Endgame
Friday, September 2nd, 2011A while back, I wrote verbosely about a concept that’s better described in one word: Endgame.
Justin Raimondo got me thinking about Endgame again this week when he opened one of his sterling rants with a reference to the final stages of the American empire.
The article he linked with the words “final stages” would seem like a little nothing to most people. The link takes the reader to a news item about the South Korean government buying gold. Only awarefolk would grok why Raimondo considers South Korea’s purchase of gold to be a sign of final stages of anything — a sign that Endgame is already underway.
In my ramble, I speculated that we might never see an “it” moment — a dramatic day when we can say, “Thar she blows!” and know Endgame has begun. Commentator Old Printer said he thought 9-11 was that moment. My gut said no, but I couldn’t articulate why.

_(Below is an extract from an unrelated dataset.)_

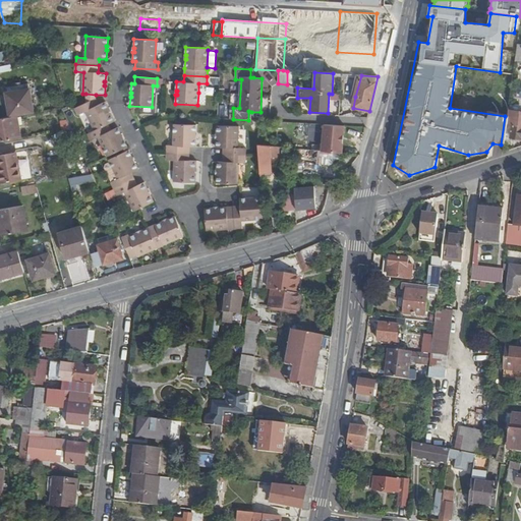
[(27,83),(5,88),(10,117),(16,116),(22,115),(22,113),(33,111),(27,83)]
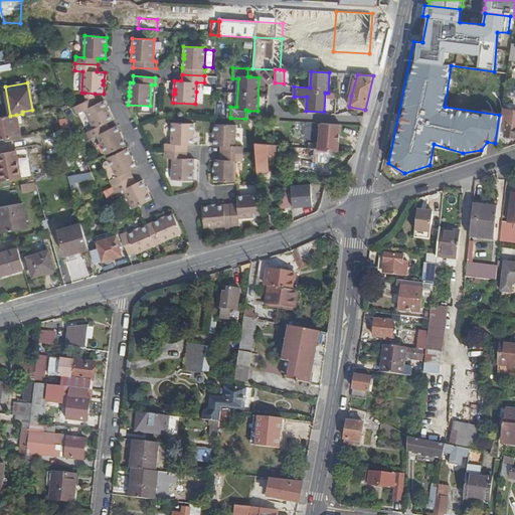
[(204,82),(196,82),(196,92),(203,92),(204,82)]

I think it’s because big, dramatic events that come from the outside generally serve more as excuses than anything else. World War I didn’t really begin because some mad kid killed an archduke. The U.S. didn’t get into WWII because the Japanese bombed Pearl Harbor. And the fedgov didn’t go on a mad dash into perpetual war and police-state security because angry young men chose a horrific way of declaring their hatred.
Those events just gave rulers public permission to do what they were inclined to do, anyway. If we’re in Endgame now, it’s not because of those 19 murderous hijackers of 10 years ago. It’s because neocons (just the latest word for war-mad empire builders) were already waiting in the wings with their plans.
Barring some truly monumental catastrophe — eruption of the Yellowstone supervolcano, a full-scale nuclear attack, or a supersized Atlantic tsunami triggered by a landslide on the other side of the world — Endgame doesn’t come from outside, but from the actions of insiders.
Endgame isn’t initiated by opponents, but by the response of the “home team,” so to speak.
If Endgame for the U.S. empire is financial, the trigger event was more likely to have been the August 15, 1971 Nixon Surprise. Something hardly anybody noticed at the time.
If Endgame for the U.S. empire is military … well, the trigger could still have been Nixon’s unpleasant little zinger. Or even the creation of the Federal Reserve, since the combination of both events ultimately allowed the federal government to expand endlessly and without accountability, financing welfare and warfare with funny money and ultimately flaming out from the excess. In which case, Endgame began nearly 100 years ago, again unnoticed.
But that’s unsatisfying. In that sense, Endgame is nothing more than the eternal process of creation and destruction. We are always in it. And always at the beginning of the game, too.
Assuming it’s true, though, that the American empire is in Endgame, what are the specific signs? Not the trigger event(s), which we may never see, or may see only in retrospect. When you look around you every day, what events or attitudes do you see that say “It’s over”?
Or, if you don’t see Endgame underway for empire, what signs do you see that the current fall is more likely to be just another bump in a long road?